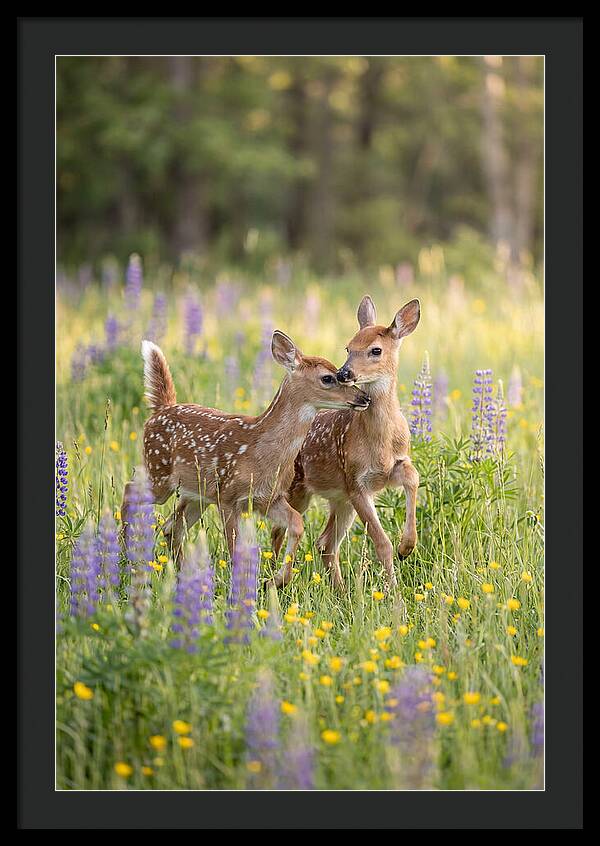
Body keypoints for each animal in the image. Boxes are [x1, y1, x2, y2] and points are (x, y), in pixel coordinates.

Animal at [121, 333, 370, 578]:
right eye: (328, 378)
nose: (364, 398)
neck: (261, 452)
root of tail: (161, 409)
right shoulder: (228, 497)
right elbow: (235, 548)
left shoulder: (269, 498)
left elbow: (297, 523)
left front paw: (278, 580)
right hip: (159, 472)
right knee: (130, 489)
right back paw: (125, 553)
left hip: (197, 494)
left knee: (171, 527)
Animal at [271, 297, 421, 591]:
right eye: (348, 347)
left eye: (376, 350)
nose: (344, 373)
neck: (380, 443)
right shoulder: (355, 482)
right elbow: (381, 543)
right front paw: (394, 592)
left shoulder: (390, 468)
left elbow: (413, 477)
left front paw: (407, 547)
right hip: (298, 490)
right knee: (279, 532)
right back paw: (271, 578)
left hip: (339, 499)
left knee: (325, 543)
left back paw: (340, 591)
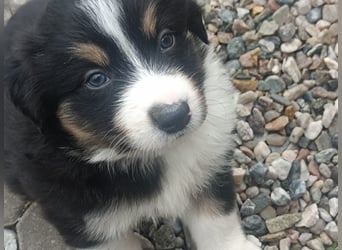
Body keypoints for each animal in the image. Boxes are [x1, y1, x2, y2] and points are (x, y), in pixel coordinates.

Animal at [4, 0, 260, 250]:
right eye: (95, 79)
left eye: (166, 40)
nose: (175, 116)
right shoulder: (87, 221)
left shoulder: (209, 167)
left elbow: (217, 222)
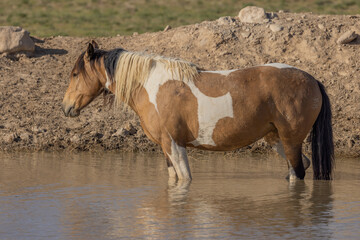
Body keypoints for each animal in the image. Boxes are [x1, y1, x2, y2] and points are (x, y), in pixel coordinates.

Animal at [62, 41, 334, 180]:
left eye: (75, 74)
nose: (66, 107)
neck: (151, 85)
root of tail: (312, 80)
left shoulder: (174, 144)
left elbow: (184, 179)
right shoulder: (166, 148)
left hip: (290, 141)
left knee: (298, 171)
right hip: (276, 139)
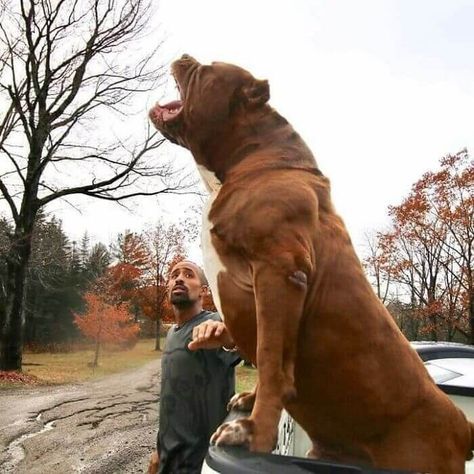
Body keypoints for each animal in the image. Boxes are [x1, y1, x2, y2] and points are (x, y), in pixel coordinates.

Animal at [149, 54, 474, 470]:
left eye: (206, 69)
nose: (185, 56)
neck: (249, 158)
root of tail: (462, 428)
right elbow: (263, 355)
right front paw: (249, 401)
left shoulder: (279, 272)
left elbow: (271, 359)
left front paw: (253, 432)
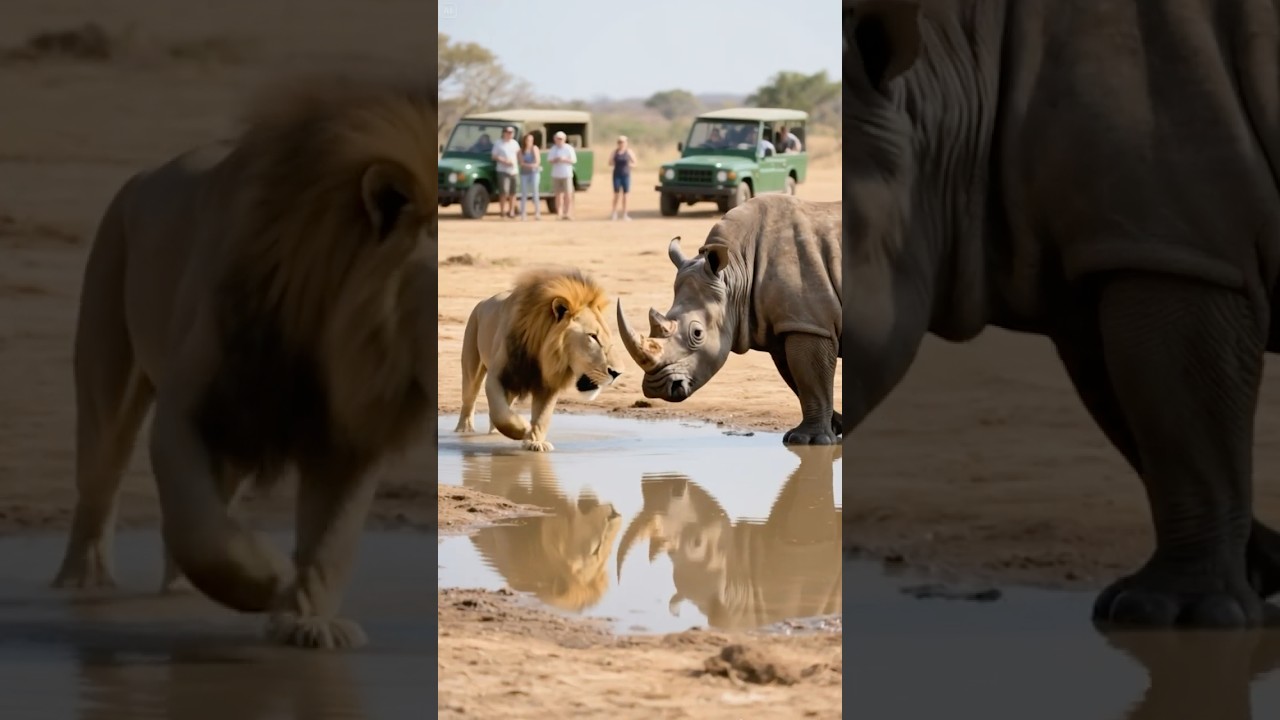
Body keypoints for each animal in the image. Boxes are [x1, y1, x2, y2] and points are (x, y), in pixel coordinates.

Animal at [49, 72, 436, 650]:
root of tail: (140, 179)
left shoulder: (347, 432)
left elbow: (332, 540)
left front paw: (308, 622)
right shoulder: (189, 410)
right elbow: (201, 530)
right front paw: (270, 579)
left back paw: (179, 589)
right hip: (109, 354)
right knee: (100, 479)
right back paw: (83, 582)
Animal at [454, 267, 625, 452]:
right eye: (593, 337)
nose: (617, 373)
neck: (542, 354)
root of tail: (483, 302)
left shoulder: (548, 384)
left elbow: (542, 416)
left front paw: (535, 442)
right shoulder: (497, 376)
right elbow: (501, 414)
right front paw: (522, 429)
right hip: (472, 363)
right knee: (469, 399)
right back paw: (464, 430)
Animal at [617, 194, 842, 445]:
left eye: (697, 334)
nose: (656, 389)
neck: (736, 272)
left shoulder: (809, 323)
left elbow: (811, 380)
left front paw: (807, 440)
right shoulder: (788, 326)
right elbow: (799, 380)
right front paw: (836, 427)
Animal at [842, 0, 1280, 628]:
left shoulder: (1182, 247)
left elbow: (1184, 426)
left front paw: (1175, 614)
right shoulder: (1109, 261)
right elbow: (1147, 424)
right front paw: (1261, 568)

• • • • • • •

▸ **Problem to solve**
When you reach the line containing "left back paw: (179, 589)" in the data above, retype it and each line after it through the final one, exactly as written.

▸ **Result of this task**
left back paw: (179, 589)
right hip: (109, 354)
right knee: (100, 479)
right back paw: (83, 582)
Animal at [454, 267, 625, 452]:
right eye: (593, 337)
nose: (617, 373)
neck: (542, 354)
root of tail: (483, 302)
left shoulder: (548, 384)
left elbow: (542, 416)
left front paw: (535, 442)
right shoulder: (497, 376)
right elbow: (501, 414)
right front paw: (522, 429)
right hip: (472, 363)
right knee: (469, 399)
right back paw: (464, 430)
Animal at [617, 194, 842, 445]:
left eye: (697, 334)
nose: (656, 389)
neck: (736, 272)
left shoulder: (809, 323)
left elbow: (811, 380)
left front paw: (807, 440)
right shoulder: (788, 326)
right elbow: (799, 380)
right front paw: (836, 427)
Animal at [842, 0, 1280, 628]:
left shoulder: (1182, 247)
left elbow: (1184, 426)
left front paw: (1175, 614)
right shoulder: (1109, 261)
right elbow: (1147, 424)
right front paw: (1261, 568)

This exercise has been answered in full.